Getting started with Lakekeeper and Trino OPA (Data Governance)

Lakekeeper Overview

Lekekeeper is an Apache-Licensed, high performance, secure, and user friendly Apache Iceberg Rest Catalog implemented in Rust.

For Lakekeeper features, refer to their documentation

Trino Overview

Trino (formerly PrestoSQL) is an open-source distributed SQL query engine for interactive analytics across many data sources. Trino is designed for high-performance interactive queries and allows you to query where your data lives without moving or copying it.

Environment setup and configuration

Get the project

git clone https://github.com/cloud-shuttle/governance-lakekeeper-trino

Initialize the environment

If docker is not installed in your system, download and install docker.

cd governance-lakekeeper-trino
cd exmpales/trino-opa
docker compose up -d

Following components will be deployed in your docker environment.

Jupyter: for running python notebooks.
Trinodb: Trino query engine.
Open Policy Agent: OPA engine
Keycloak: Authentication provider.
Lakekeeper: Rest catalog.

Resources available:

Following users are configured in Keycloak

user peter, password iceberg
user anna, password iceberg

Keycloak user

user admin, password admin

Bootstrap Lakekeeper and create data warehouse

In this step, we will define an admin user for Lakekeeper. User peter will be our admin user and a default project will be assigned to it. To do this,

Open Jupyterlab UI
Follow the steps and run cells in 01-Bootstrap.ipynb notebook. All notebooks are in examples/notebooks folder.

Create a data warehouse

This notebook will create a demo warehouse which will contain all our tables and namespaces.
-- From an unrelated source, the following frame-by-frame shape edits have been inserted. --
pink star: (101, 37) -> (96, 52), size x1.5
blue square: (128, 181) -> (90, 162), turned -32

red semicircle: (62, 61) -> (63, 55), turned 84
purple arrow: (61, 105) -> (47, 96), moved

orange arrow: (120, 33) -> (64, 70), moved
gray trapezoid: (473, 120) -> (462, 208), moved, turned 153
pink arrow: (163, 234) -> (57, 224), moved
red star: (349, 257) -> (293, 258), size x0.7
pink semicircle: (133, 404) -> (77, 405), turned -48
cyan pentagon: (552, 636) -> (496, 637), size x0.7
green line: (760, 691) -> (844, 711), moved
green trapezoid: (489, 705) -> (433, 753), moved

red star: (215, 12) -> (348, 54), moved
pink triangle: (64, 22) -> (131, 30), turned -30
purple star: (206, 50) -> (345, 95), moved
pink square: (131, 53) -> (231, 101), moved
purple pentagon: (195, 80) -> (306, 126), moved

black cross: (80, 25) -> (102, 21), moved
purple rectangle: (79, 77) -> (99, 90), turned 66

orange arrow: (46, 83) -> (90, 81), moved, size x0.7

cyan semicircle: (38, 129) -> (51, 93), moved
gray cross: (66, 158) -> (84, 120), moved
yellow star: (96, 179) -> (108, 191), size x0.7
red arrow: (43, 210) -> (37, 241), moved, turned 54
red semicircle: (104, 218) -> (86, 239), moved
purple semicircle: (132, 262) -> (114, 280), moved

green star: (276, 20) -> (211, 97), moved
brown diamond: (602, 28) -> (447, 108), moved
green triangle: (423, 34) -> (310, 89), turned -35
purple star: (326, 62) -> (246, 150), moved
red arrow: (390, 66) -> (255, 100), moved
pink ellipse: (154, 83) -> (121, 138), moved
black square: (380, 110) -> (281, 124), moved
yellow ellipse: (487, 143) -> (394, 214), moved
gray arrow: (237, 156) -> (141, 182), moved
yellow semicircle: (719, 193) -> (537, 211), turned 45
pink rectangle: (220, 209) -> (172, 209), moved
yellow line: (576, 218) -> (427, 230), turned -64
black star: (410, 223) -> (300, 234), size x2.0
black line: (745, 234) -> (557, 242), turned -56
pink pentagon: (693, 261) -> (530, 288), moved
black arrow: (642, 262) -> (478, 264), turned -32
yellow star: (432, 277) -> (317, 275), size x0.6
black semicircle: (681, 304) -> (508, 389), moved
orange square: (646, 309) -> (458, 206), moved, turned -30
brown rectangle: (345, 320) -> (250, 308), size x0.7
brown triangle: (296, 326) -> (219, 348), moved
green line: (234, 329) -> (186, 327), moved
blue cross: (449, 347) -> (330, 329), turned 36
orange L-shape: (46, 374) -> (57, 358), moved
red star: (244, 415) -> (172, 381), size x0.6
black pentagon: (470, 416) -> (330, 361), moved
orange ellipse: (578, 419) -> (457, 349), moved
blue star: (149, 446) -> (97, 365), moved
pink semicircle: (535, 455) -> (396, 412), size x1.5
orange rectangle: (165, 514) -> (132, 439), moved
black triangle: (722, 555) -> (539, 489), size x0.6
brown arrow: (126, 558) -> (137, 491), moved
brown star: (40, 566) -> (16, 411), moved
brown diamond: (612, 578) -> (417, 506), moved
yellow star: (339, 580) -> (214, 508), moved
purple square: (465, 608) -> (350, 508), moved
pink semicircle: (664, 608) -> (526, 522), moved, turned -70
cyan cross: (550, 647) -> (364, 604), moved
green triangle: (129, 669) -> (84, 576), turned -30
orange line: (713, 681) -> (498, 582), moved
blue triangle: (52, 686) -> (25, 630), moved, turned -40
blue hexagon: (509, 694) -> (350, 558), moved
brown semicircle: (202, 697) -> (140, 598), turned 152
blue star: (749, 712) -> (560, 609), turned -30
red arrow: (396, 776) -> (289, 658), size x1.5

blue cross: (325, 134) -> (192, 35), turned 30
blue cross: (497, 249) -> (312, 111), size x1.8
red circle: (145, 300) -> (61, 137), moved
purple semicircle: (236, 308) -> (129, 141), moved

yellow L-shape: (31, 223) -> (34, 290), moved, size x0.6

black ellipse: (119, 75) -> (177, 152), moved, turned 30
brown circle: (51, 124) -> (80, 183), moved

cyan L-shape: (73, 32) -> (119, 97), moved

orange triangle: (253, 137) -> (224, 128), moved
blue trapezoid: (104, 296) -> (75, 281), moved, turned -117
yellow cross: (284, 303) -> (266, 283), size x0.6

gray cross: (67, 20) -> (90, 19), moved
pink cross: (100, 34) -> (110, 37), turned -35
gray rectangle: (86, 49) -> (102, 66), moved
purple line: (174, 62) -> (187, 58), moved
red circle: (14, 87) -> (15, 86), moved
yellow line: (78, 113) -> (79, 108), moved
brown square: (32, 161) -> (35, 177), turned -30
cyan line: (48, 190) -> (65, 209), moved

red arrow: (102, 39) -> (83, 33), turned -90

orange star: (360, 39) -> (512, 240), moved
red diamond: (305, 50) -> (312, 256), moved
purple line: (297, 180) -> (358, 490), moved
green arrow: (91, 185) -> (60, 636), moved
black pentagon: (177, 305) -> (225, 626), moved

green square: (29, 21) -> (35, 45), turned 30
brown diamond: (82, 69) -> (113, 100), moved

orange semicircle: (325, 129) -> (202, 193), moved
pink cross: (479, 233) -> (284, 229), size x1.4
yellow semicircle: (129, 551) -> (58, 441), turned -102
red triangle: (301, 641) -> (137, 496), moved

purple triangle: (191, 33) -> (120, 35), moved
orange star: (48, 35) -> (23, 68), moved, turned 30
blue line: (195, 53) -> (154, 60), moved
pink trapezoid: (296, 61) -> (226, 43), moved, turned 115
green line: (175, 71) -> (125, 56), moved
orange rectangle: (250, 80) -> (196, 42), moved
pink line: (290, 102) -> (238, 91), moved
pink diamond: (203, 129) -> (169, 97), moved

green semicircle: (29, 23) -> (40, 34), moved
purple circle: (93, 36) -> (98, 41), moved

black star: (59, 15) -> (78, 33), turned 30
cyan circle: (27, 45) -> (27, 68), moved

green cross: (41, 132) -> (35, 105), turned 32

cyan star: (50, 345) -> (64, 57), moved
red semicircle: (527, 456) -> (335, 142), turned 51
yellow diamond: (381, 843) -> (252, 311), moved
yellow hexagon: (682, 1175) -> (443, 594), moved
Open and run 02-Create-Warehouse.ipynb notebook.

Load Data

Once our warehouse is created, let's define a namespace, create some table and load some data into those tables. Note that these tables are iceberg tables whose data is stored in S3 compatible storage (Minio). This notebook defines, creates, and loads data into customers, employees, and suppliers iceberg tables. The csv files of these data are present in data folder.

Run 03-00-Insert-data.ipynb

Prepare Trino

Open and run notebook *03-01-Trino-Preparation.ipynb. This notebook will install trino, connect to trino as human user and test connection. Also, it creates a Lakekeeper catalog reference. While running the notebook cell, a login prompt will appear. Login as user peter. Remember that, user peter is the admin user in lakekeeper, therefore, he will be able to execute queries from this notebook.

Access Control Test

Remember that we have two users (peter and anna) configured in Keycloak. Peter is admin user and, thus, has all the permissions in the catalog. However, anna has no permissions at all.

Test access with admin user peter

Open 03-02-Trino-Query-with-Multiple-Users.ipynb notebook and run cells under Use the Catalog (User 1: Peter) heading. Login as user peter when prompted.

You will see output from customers table because peter has admin access on the project.

Test access with anna

Open 03-02-Trino-Query-with-Multiple-Users.ipynb notebook in incognito mode and run cells under Use the Catalog (User 2: Anna) heading. Login as user anna when prompted. You will see error as she has no access.

Now, let's grant user anna access to customers table.

Open Lakekeeper UI and login as user anna
Logout
Login as admin user (peter)
Go to Warehoues from the left menu
Select demo warehouse
Under NAMESPACE, select pii namespace
Under TABLES, click customers table
Select PERMISSIONS from the tab menu and click GRANT from the far right.
Type anna in the search bar and grant select permission. Hit save after.
Now, go back to the notebook and read data from Customers table as user Anna. This time, trino will be able to fetch data.